Thank you for your article on Stenzel, and the failure of AT&T to understand our needs, it helped boost me to push this issue beyond the simple call to Customer service. And thanks for letting me vent here too!

Gene Salvetti
Sonora, CA
Soon to be ex “AT&T Only” customer of over 20 years

Stuart December 19, 2011 at 5:33 pm

What I find interesting…. is I’m still getting responses to this and like yours they are deeply passionate. It’s also amazing that it hasn’t been addressed. In this day of social media, comments like yours are tracked and picked up on. There’s no reason for an organization to miss it.

As for Comcast… yes usually faster speed, however organizationally in terms of what they deliver… in my experience it’s sort of more of the same.

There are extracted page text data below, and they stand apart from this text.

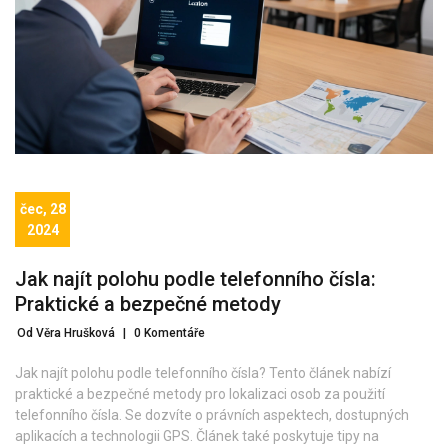
čec, 28
2024
Jak najít polohu podle telefonního čísla:
Praktické a bezpečné metody
Od Věra Hrušková
|
0 Komentáře
Jak najít polohu podle telefonního čísla? Tento článek nabízí
praktické a bezpečné metody pro lokalizaci osob za použití
telefonního čísla. Se dozvíte o právních aspektech, dostupných
aplikacích a technologii GPS. Článek také poskytuje tipy na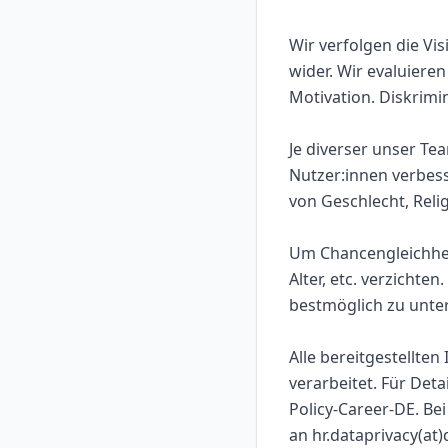
Wir verfolgen die Vis
wider. Wir evaluiere
Motivation. Diskrimin
Je diverser unser Te
Nutzer:innen verbess
von Geschlecht, Reli
Um Chancengleichhei
Alter, etc. verzicht
bestmöglich zu unter
Alle bereitgestellt
verarbeitet. Für Deta
Policy-Career-DE. B
an hr.dataprivacy(at)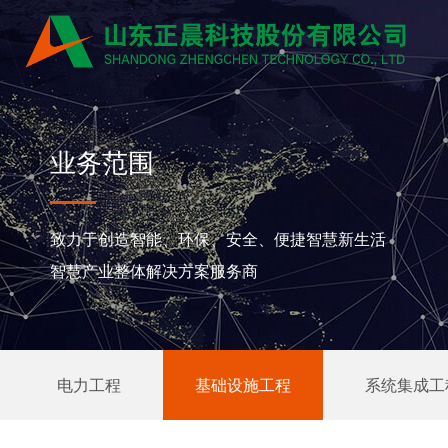
业务范围
致力于创造智能、环保、安全、便捷智慧新生活
智慧产业整体解决方案服务商
电力工程
基础设施工程
系统集成工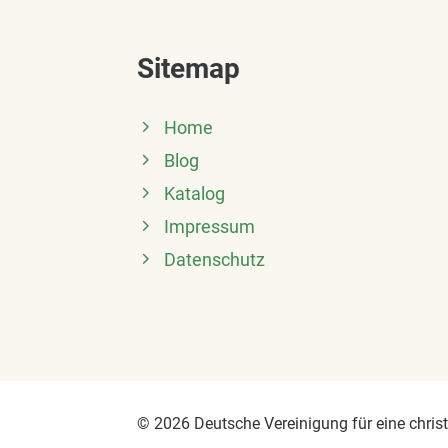
Sitemap
Home
Blog
Katalog
Impressum
Datenschutz
© 2026 Deutsche Vereinigung für eine christl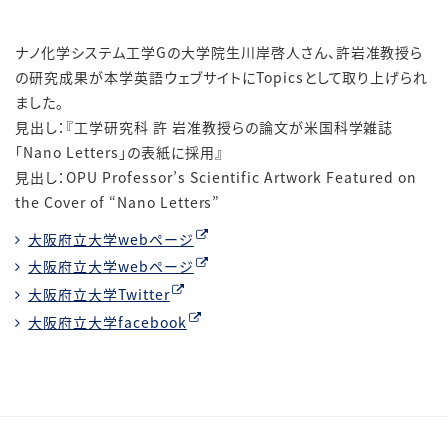
ナノ化学システム工学Gの大学院生川岸啓人さん、許岩准教授ら
の研究成果が本学英語ウェブサイトにTopicsとして取り上げられ
ました。
見出し：『工学研究科 許 岩准教授らの論文が米国科学雑誌
「Nano Letters」の表紙に採用』
見出し：OPU Professor’s Scientific Artwork Featured on
the Cover of “Nano Letters”
大阪府立大学webページ
大阪府立大学webページ
大阪府立大学Twitter
大阪府立大学facebook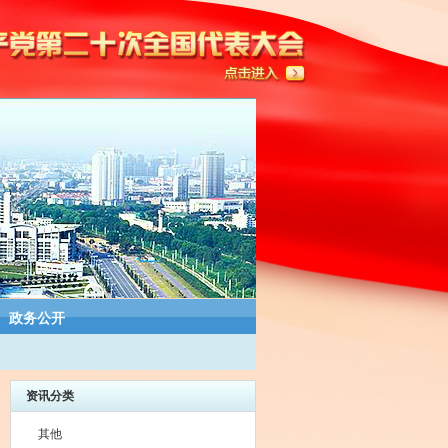
政务公开
资讯分类
其他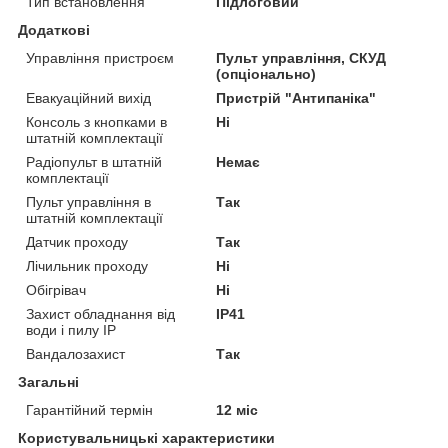
Тип встановлення
Підлоговий
Додаткові
Управління пристроєм
Пульт управління, СКУД
(опціонально)
Евакуаційний вихід
Пристрій "Антипаніка"
Консоль з кнопками в
Ні
штатній комплектації
Радіопульт в штатній
Немає
комплектації
Пульт управління в
Так
штатній комплектації
Датчик проходу
Так
Лічильник проходу
Ні
Обігрівач
Ні
Захист обладнання від
IP41
води і пилу IP
Вандалозахист
Так
Загальні
Гарантійний термін
12 міс
Користувальницькі характеристики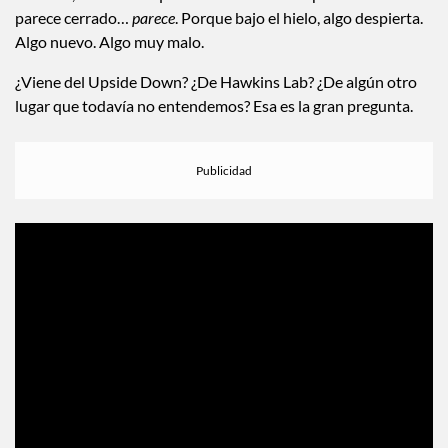
parece cerrado…
parece
. Porque bajo el hielo, algo despierta.
Algo nuevo. Algo muy malo.
¿Viene del Upside Down? ¿De Hawkins Lab? ¿De algún otro
lugar que todavía no entendemos? Esa es la gran pregunta.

Denise December 19, 2011 at 5:37 pm

Just be very very careful when you cancel a service. The telecom bills charge next month’s service on the current bill right? So on your closing statement, you might see a service charge for the following month, you know, AFTER the closure date of your account with them. The telecoms rake in millions each year doing this. It’s deliberate bc I went all the way through customer service with Verizon and up through corporate on this and confirmed it as an MO, a strategy. Most people don’t read their bills correctly, just pay it, and they continue to get away with it. So be advised: if they do try this, it will take for freaking ever to get customer service to remove next month’s service fee off. Take a day off from work. Seriously. Or just call corporate and complain like hell.